Où le chercher enfin si j'ignore son nom ?

LEONOR
Ah ! C'est trop soutenir un lâche stratagème.
Nier obstinément ce que j'ai vu moi-même,
Et de l'art de fourber se tenant glorieux,
Démentir à la fois mon oreille et mes yeux !
Je n'en demande point une preuve plus forte,
Adieu.

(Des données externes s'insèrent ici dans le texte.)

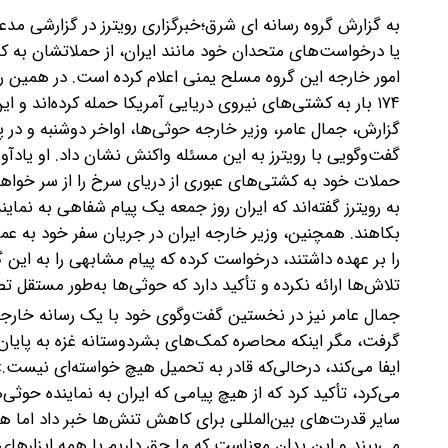
به گزارش گروه رسانه ای شرق؛خبرگزاری رویترز در گزارشی 
یا درخواست‌های متحدان خود مانند ایران، از حملاتشان به ک
۱۷۴ بار به کشتی‌های نیروی دریایی آمریکا حمله کرده‌اند و این گروه بدون حمایت ایران قادر به انجام چنین حملاتی نیست.
گزارش، جمال عامر، وزیر خارجه حوثی‌ها، اواخر دوشنبه و در
گفت‌وگویی با رویترز به این مسئله واکنش نشان داد. او یادآو
حملات خود به کشتی‌های عبوری از دریای سرخ را از سر خواه
به رویترز گفته‌اند که ایران روز جمعه یک پیام شفاهی به نمای
بکاهند. همچنین، وزیر خارجه ایران در جریان سفر خود به عم
را بر عهده داشتند، درخواست کرده که پیام مشابهی را به این گ
تلاش‌ها ارائه نکرده و تأکید دارد که حوثی‌ها به‌طور مستقل تص
جمال عامر نیز در نخستین گفت‌وگوی خود با یک رسانه خارجی
گرفت، مگر اینکه محاصره کمک‌های بشردوستانه غزه به پایان 
ایفا می‌کند، درحالی‌که قادر به تحمیل هیچ خواسته‌ای نیست
می‌کرد، تأکید کرد که از هیچ پیامی که ایران به نماینده حوثی‌ه
سایر قدرت‌های بین‌المللی برای کاهش تنش‌ها خبر داد اما هش
می‌بیند و این بدان معناست که ما حق داریم با همه ابزارهای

Va du Jardin le remettre à la porte,
JACINTE, je rougis de l'avoir écouté.

DOM FERNAND
Je n'avouerai jamais ce qui m'est imputé ;
Mais pour vous témoigner que ma flamme est sincère,
Faites-moi tout à l'heure entretenir ce père,
Qu'instruit de la naissance, il puisse examiner
Si je vous ai rien dit qu'on doive soupçonner.

LEONOR
Enfin je ne veux point m'éclaircir davantage.
Pour un autre à l'hymen sa parole m'engage,
Il le veut, il l'ordonne, et je dois obéir.

DOM FERNAND
Ô Ciel ! Pour mon rival chercher à me trahir !
Madame, songez mieux…

JACINTE
Parlez bas, je vous prie ;
Madame, le bonhomme est dans la galerie,
Je crois qu'il vient ici.

GUZMAN
Monsieur, tout est perdu.

LEONOR
Après ce que j'ai fait ce malheur m'est bien dû.

ISABELLE
Songez à les cacher ; s'il faut qu'il les surprenne…

JACINTE
Entrez ici…

DOM FERNAND
Non, non, la prévoyance est vaine,
En l'état où je suis il faut tout hasarder.

LEONOR
N'espérez pas…

DOM FERNAND
L'amour saura me seconder.

LEONOR
Donc à ne craindre rien le péril vous anime ?

GUZMAN
Bon pour lui, mais pour moi, qui suis pusillanime,
Mesdames, n'est-il point dans ce mortel danger
Quelque endroit charitable où me pouvoir loger ?

JACINTE
Je l'entends à sa toux, vous l'aller voir paroître,
Entrez vite…

GUZMAN
Eh, Monsieur !

DOM FERNAND
Mon malheur ne peut croître,
Il faut avec éclat justifier ma foi.

LEONOR
Mais cet éclat me perd.

DOM FERNAND
Dieux ! Qu'est-ce que je vois ?
N'est-ce pas DOM JUAN ?

GUZMAN
Et de plus le Beau-père.

DOM FERNAND
Où suis-je, et que croirai-je ?

LEONOR
Hélas ! Que dois-je faire ?

ISABELLE
Préparez quelque excuse, et je vous aiderai.